Abstract

Environments relevant to geothermal energy exploration frequently exceed the temperatures and pressures commonly experienced by downhole tools in the oil and gas industry. As such, pushing the boundaries with geothermal tool development can often necessitate exceeding manufacturer specifications for temperature and pressure of individual circuit components. High-temperature circuit designers often must dedicate considerable time and resources to determine if a component exists that they may be able to knead performance out of to meet their requirements. In light of this difficulty, Sandia National Laboratories has initiated a program funded by the Geothermal Technologies Office at the US Department of Energy to compile and make available an empirically determined, practical dataset of select high-temperature component performances beyond specification. Detailed here are the efforts surrounding geothermal temperature characterization of commercially available HT-Flash memory modules made by Texas Instruments (SM28VLT32-HT) and preliminary results of 3 commercial solid tantalum capacitors. Flash evaluation boards were modified for high temperature application and read, write and erase functionality were tracked as well as prolonged data retention at various temperatures well beyond datasheet specifications.

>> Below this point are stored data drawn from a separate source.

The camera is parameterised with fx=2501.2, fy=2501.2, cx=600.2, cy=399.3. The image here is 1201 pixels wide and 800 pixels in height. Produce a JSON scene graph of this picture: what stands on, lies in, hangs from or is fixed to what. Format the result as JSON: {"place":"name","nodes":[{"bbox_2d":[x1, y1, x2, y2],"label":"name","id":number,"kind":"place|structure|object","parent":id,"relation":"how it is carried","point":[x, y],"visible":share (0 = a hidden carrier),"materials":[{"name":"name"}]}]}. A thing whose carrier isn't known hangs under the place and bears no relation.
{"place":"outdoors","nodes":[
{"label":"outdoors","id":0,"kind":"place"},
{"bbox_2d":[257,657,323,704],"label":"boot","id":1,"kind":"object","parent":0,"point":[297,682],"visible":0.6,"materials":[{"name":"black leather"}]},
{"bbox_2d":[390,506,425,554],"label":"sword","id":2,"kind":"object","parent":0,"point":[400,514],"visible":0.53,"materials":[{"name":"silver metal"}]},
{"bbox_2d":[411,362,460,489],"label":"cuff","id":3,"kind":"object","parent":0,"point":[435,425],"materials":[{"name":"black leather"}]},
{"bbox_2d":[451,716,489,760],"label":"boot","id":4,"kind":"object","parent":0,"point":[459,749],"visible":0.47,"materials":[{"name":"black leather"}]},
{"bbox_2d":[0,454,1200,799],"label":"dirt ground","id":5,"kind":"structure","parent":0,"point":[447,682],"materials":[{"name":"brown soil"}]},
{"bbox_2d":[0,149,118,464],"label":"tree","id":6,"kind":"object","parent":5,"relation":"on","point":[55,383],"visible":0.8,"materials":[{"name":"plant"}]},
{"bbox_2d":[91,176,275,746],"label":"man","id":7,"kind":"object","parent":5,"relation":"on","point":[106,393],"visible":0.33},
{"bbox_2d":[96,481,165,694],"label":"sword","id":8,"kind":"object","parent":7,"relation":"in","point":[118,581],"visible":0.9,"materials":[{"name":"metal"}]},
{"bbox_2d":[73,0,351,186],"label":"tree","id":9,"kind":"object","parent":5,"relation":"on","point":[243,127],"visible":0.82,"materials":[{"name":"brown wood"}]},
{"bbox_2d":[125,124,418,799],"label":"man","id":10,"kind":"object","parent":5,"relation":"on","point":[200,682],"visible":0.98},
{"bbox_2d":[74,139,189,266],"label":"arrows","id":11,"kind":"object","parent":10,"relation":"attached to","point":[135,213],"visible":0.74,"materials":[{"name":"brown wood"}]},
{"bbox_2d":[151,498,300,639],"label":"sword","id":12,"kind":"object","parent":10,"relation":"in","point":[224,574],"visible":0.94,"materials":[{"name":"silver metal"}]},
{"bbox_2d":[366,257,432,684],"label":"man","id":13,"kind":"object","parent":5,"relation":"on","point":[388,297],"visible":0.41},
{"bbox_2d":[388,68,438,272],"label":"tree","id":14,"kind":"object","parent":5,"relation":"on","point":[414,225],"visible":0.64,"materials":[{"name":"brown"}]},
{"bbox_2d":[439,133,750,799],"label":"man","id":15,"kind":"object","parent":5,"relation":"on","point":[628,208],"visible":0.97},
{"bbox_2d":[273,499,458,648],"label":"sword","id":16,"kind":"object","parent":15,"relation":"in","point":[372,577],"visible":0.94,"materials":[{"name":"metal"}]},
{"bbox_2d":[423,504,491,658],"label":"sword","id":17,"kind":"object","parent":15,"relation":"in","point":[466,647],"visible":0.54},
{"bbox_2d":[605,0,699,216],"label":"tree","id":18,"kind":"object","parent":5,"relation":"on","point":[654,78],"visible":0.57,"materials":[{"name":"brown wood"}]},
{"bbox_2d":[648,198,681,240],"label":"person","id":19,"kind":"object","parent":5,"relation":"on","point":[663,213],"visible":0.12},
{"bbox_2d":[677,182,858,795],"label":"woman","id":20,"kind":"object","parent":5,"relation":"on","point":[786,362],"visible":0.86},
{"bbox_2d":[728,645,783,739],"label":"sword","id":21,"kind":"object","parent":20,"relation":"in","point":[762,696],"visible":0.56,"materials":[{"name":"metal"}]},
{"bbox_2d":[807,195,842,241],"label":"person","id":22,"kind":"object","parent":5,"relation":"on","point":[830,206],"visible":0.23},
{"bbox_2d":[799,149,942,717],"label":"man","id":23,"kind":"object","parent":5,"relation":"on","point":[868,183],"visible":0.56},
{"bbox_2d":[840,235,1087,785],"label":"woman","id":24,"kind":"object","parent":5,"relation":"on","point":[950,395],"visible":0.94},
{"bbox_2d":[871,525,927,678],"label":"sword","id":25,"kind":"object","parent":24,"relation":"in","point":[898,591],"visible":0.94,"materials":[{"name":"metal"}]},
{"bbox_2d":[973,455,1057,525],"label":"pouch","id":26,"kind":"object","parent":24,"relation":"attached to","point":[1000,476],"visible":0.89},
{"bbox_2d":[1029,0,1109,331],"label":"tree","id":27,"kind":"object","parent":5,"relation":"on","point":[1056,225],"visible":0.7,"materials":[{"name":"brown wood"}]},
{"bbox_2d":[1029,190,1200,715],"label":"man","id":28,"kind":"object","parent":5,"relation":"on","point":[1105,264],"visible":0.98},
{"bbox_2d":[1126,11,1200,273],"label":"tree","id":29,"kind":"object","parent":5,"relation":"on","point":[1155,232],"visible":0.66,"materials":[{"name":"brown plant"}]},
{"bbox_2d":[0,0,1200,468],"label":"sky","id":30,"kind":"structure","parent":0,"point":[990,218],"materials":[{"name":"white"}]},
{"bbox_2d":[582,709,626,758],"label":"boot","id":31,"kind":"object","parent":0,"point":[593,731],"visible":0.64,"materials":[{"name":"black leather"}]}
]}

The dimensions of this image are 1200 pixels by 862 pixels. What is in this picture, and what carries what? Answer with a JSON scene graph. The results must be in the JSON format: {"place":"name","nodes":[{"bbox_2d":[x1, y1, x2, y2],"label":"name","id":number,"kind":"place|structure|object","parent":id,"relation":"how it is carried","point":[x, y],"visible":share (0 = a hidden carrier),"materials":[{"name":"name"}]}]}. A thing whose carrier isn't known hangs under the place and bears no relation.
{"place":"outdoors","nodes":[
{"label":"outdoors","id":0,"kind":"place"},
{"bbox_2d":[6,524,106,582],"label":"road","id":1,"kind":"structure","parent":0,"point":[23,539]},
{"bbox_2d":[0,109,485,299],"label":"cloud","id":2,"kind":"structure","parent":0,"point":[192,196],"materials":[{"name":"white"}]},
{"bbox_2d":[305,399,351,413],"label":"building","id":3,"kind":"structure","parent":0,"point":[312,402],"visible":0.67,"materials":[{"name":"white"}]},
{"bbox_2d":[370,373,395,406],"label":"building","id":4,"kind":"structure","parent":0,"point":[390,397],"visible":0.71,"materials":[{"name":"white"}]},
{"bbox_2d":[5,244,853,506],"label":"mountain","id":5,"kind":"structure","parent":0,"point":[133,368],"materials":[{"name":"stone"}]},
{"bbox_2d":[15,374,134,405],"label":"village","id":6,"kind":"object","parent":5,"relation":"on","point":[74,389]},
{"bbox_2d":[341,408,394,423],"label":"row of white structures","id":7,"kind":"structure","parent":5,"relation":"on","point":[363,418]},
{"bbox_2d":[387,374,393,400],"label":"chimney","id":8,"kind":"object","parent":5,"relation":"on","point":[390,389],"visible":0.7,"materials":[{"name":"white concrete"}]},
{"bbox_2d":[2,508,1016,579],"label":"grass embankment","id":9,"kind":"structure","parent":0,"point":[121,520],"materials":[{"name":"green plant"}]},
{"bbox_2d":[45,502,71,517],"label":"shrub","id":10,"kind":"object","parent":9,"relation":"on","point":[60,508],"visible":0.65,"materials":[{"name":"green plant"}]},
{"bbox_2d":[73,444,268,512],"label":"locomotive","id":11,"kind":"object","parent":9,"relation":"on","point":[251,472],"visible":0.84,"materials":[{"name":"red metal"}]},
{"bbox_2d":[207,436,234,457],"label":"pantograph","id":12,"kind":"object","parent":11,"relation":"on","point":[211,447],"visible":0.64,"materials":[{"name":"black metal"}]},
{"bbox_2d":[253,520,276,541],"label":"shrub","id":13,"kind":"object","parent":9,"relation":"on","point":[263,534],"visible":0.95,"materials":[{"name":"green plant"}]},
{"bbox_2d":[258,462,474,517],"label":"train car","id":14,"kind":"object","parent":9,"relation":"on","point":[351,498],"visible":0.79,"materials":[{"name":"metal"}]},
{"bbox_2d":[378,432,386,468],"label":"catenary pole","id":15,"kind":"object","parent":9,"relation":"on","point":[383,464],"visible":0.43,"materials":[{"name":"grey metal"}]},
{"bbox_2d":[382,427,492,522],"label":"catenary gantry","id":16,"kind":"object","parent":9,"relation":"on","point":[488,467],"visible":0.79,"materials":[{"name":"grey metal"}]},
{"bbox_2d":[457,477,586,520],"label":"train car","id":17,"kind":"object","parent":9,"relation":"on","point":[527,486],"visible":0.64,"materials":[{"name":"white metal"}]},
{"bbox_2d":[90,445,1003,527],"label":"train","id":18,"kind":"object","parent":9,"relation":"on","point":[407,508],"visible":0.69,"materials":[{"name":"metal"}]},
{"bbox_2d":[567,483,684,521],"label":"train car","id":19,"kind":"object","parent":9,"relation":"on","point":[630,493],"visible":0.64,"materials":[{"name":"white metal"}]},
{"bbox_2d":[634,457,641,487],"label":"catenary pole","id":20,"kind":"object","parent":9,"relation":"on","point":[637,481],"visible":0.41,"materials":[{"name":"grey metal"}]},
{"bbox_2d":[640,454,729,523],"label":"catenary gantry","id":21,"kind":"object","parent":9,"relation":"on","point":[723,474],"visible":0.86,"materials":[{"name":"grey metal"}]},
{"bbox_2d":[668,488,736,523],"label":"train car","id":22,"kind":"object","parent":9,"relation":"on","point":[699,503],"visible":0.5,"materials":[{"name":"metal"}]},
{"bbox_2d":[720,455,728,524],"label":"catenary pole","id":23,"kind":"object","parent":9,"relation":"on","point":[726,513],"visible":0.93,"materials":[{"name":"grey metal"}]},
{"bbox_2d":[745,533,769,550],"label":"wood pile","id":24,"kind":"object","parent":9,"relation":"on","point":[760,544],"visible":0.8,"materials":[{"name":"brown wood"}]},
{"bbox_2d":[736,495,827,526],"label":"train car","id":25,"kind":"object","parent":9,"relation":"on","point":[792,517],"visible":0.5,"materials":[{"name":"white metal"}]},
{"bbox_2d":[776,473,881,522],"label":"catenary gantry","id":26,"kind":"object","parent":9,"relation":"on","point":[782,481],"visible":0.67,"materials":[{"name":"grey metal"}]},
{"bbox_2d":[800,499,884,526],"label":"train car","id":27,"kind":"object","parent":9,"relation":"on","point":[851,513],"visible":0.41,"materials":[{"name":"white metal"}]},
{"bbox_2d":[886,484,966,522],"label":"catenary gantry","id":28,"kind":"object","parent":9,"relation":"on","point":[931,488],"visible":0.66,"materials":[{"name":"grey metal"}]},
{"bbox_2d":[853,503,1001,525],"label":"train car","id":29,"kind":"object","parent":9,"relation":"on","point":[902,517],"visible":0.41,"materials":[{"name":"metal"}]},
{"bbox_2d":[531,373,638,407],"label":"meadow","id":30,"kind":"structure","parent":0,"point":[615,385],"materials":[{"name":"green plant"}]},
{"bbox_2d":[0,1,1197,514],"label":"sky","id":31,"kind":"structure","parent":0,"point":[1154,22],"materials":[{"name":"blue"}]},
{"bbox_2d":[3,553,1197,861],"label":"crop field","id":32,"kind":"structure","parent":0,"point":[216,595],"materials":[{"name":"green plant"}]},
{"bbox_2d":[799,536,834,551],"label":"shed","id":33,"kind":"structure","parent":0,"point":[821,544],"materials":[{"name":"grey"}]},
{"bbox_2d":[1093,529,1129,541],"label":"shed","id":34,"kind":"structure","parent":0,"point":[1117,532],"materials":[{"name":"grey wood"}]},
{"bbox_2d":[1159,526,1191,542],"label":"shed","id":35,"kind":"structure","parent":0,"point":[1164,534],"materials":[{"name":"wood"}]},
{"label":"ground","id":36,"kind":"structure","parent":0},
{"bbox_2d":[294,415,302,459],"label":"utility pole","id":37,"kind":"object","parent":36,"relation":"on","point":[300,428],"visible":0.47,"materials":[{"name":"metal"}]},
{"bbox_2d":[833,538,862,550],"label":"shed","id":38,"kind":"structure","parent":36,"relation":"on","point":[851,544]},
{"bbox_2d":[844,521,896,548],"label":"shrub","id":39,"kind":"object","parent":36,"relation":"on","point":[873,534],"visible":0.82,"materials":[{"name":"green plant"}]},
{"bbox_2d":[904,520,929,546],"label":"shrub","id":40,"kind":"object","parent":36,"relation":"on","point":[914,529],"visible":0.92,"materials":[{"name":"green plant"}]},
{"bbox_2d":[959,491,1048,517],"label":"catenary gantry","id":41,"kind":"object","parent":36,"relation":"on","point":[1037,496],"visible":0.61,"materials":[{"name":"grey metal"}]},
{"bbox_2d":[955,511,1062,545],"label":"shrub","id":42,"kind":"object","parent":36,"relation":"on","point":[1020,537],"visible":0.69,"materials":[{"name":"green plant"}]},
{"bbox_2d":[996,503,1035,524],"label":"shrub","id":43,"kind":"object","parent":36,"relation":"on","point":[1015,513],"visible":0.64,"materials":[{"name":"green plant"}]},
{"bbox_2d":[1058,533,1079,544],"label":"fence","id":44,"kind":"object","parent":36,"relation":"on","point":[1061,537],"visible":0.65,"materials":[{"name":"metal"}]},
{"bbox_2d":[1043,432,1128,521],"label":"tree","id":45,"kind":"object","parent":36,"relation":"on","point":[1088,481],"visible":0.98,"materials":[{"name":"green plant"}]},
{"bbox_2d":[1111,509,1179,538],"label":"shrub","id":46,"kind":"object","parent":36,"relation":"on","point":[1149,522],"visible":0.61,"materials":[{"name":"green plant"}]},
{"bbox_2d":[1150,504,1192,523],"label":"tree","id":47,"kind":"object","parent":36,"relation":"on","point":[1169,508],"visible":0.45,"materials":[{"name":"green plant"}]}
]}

It was observed that each flash function has a different maximum operation temperature above specification. As temperature increases, erase, write, and then read functions successively fail. Within duration and temperature limits, functionality of each operation returns after cooling back below its threshold value. Importantly for logging tools, after cooling the flash modules in this study still retain all memory previously written. Flash lifetime at temperature was examined at several temperatures by 1000hr duration tests in the oven with new writes and periodic full memory reads throughout the test. To test the capacitors, capacitance and equivalent series resistance were tracked over a 1000hr test at 260°C. Results of MatLab fault analyses are described for each aspect of this study to facilitate out-of-spec high temperature tool design.